● **Reading text**:
Speaker 1: “What exactly does it mean to ‘work smart?’ How do you do it?”

Speaker 2: “Ask Wally. He writes about that stuff.”

Yes, I do. And I’ve been working on working smarter almost my entire adult life. I learned from dozens of writers and speakers and friends. I tried experiments and kept records. I tried to keep what works and ditch the rest. Here’s my take on how you can work smarter, based on what’s worked for me.

Work on The Most Important Things

You can have too many important things. Two is maximum. One is better.

Pick measurable behaviors that drive important results. Then, keep records so that you don’t fool yourself.

If it’s important, do it first. That means first thing in your day. If you do that, the rest of your day can be filled with all the things that other people want you to do.

Concentrate

Try to carve out large blocks of uninterrupted time to work on the important things. Remove distractions. Hide, if you must. And, do one thing at a time. Multi-tasking is the devil.

Say “No” to Things That Aren’t Most Important

People will ask you to do all kinds of things. If they don’t serve your purpose, say, “No.” Be direct. Don’t sugarcoat it. In the beginning, you may feel awkward, but if you develop the habit of saying, “No,” you’ll become much more productive.

Learn to say “no” to good ideas and intriguing possibilities that distract you from the most important things. This is not natural, so it’s hard. If they’re not “most important,” the response should be “no.”

Reduce Cognitive Load

Save your brain power for your most important things. Use checklists, reminders, and automation to get things done without conscious effort. Learn how to create helpful habits that automate your thinking. Work at getting better at developing those habits.

Leverage Your Strengths and the Strengths of Others

Spend time improving what you do well. That will yield greater improvements than spending a time shoring up weaknesses. Make those weaknesses irrelevant. Stop doing them. Find someone else to do them. Learn to do them “well enough.”

Learn to leverage the other people’s strengths. Learn to ask, “Who can do this well?” Even if you can do a task better than anyone in the world, delegate it if it doesn’t help achieve your most important things.

Take Care of Yourself

You’ll be more productive, especially over the long term, if you take care of yourself. That means taking care of yourself in all ways.

Make sleep a priority. You’ll be tempted to sacrifice sleep to doing just a little more work. Avoid that temptation. Crush it. Instead, sacrifice time spent on other things to sleep. It will pay off in the long run.

● **Recorded data**:
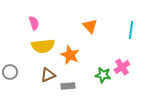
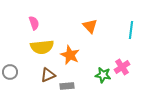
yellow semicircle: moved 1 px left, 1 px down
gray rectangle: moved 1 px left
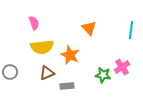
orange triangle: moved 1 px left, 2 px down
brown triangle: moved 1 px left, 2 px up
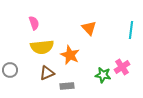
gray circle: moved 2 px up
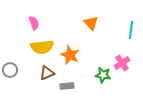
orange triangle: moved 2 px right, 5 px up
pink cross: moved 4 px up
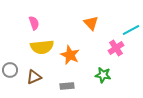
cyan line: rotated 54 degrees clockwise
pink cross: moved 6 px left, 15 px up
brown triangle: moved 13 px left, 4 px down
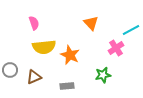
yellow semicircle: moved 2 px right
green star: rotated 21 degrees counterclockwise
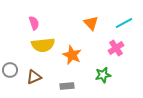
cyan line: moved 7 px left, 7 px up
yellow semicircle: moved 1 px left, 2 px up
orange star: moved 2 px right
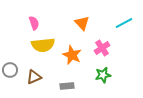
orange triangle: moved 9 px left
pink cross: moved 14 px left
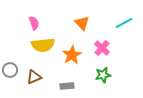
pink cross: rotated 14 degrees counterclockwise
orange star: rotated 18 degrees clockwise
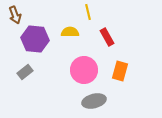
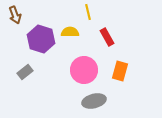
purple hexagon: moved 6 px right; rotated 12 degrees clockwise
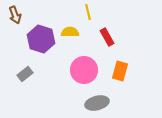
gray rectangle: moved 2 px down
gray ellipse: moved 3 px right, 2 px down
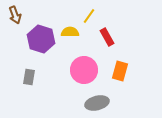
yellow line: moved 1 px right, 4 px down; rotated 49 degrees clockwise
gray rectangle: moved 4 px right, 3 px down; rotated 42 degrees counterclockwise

● **Task to complete**:
Quote the text on working smarter word for word, starting with "Leverage Your Strengths" and going on through "the long run.". The rows are separate material with no connection to the text on working smarter.

● **Response to this task**:
Leverage Your Strengths and the Strengths of Others

Spend time improving what you do well. That will yield greater improvements than spending a time shoring up weaknesses. Make those weaknesses irrelevant. Stop doing them. Find someone else to do them. Learn to do them “well enough.”

Learn to leverage the other people’s strengths. Learn to ask, “Who can do this well?” Even if you can do a task better than anyone in the world, delegate it if it doesn’t help achieve your most important things.

Take Care of Yourself

You’ll be more productive, especially over the long term, if you take care of yourself. That means taking care of yourself in all ways.

Make sleep a priority. You’ll be tempted to sacrifice sleep to doing just a little more work. Avoid that temptation. Crush it. Instead, sacrifice time spent on other things to sleep. It will pay off in the long run.